Any ideas how this particular project is joined? Or how I might accomplish something similar?

I supposed I could make an apron/legs where the tenon/mortises are angled.


----------



## a1Jim (Aug 9, 2008)

I like that design, I would guess that the legs are only connected to the cross members possibly with mortise and tenons and then the top is connected to the top cross member perhaps with screws that should have elongated holes to allow for wood movement.


----------



## JBrow (Nov 18, 2015)

ppg677,

From what I can see in Apanas Hall Table photos, the legs seem to angle outward only along the long dimensions (front view). The legs are parallel when viewed from the end of the table. Also the outside faces of the legs appear to be tapered.

If these observations are consistent with the design you are considering, then my approach would be to connect the rails to the front and back legs with a mortise and tenon (although a loose tenon joint could also work). The mortises and the tenons need not be angled since the legs of the end assembly are parallel to one another (when viewed from the end).

After the tenons are milled in the rails, the top edge of the rails would be bevel cut to the same angle as the front-viewed splay angle. The beveled top edge of the rails would then allow the top and shelf to fully seat on the rails.

The bottom edge of the rails could also be beveled to make the rail's top edge parallel to the rail's bottom edge or the bottom edge of the rail could be left as a square cut. This bottom bevel in the rail would be a design decision.

Once the mortises are cut in the legs, the legs could be tapered on the two outside faces.

After the mortises and tenons are cut, the top edges of the rails beveled, and the legs tapered, the end leg assemblies could be glued.
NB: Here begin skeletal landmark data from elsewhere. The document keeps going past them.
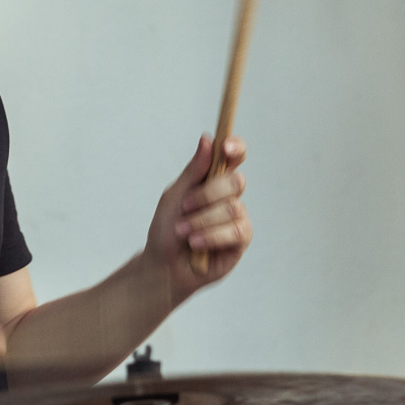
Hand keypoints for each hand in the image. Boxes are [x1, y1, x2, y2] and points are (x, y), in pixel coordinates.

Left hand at [144, 134, 251, 304]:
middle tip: (185, 207)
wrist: (163, 266)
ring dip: (202, 220)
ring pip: (233, 208)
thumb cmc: (167, 228)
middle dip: (207, 195)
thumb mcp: (174, 196)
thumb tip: (207, 139)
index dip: (235, 148)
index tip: (226, 147)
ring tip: (183, 231)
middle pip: (235, 181)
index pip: (234, 157)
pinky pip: (235, 232)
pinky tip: (196, 243)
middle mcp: (229, 197)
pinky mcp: (241, 241)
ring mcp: (237, 219)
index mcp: (214, 180)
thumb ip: (193, 170)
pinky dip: (211, 236)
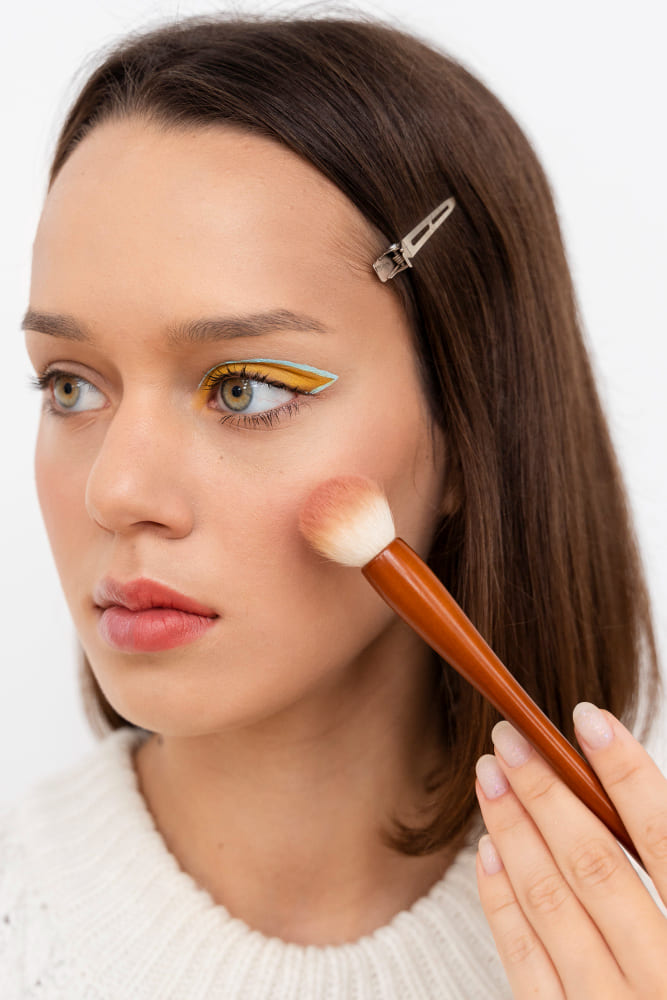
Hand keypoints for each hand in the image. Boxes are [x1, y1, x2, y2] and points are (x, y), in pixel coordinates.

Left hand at [474, 703, 666, 997]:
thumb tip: (634, 796)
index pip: (666, 842)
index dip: (627, 774)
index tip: (587, 719)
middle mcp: (663, 979)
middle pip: (595, 865)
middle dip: (547, 792)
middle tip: (510, 738)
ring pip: (552, 905)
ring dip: (515, 832)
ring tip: (490, 777)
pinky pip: (526, 963)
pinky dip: (503, 903)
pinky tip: (489, 853)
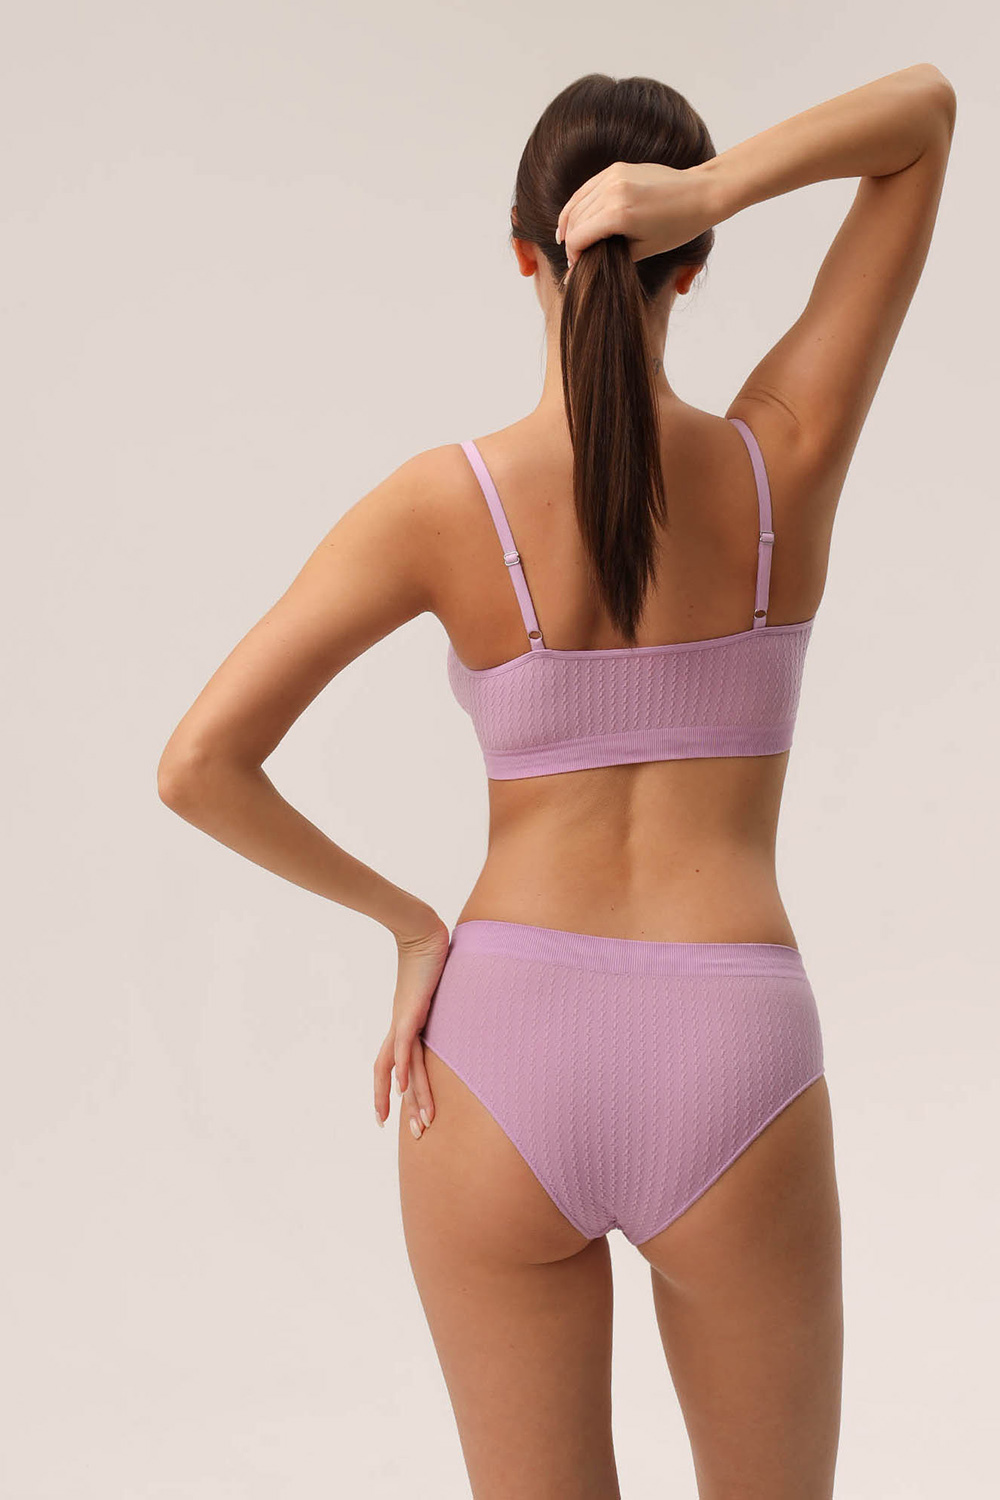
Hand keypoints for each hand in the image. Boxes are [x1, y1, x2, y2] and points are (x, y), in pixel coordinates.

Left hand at [373, 913, 450, 1137]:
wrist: (419, 929)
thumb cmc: (430, 954)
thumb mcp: (438, 989)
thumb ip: (447, 1003)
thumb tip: (459, 1007)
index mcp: (404, 1025)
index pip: (389, 1065)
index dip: (385, 1091)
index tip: (390, 1115)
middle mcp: (400, 1027)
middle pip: (393, 1076)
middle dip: (403, 1107)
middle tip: (414, 1135)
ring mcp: (404, 1020)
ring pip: (403, 1068)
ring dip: (412, 1097)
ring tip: (421, 1123)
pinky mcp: (411, 1011)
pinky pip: (405, 1045)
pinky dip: (401, 1067)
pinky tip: (401, 1088)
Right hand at [556, 160, 715, 278]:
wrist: (699, 193)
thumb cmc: (676, 227)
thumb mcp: (643, 249)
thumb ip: (610, 254)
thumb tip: (586, 265)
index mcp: (618, 214)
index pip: (578, 238)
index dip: (573, 256)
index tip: (575, 268)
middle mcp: (612, 191)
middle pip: (574, 220)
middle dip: (570, 242)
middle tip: (573, 259)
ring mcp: (613, 176)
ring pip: (577, 203)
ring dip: (570, 223)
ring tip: (567, 239)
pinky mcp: (616, 169)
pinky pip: (587, 189)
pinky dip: (578, 204)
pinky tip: (575, 218)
After the glue is cured, the top and bottom of the legs can be cut to the splay angle.

Adding to a1Jim's comment, I would either the counter-bore the oversized or elongated holes so the screws that hold to shelf and top place would be hidden.

The last thing would ensure is that the shelf, which would be sandwiched between the front and back legs, is made narrow enough so that it has room to expand without pushing out on the legs.

If, on the other hand, you wish to splay the legs in both directions, front to back and side to side, the mortises and tenons would need to be angled. In this case, loose tenon joinery could perhaps simplify construction a little bit. If the legs are splayed front to back and side to side, a lap joint could also be used to join the legs and rails, but this joint, while straightforward, would dramatically affect the look of the table.


----------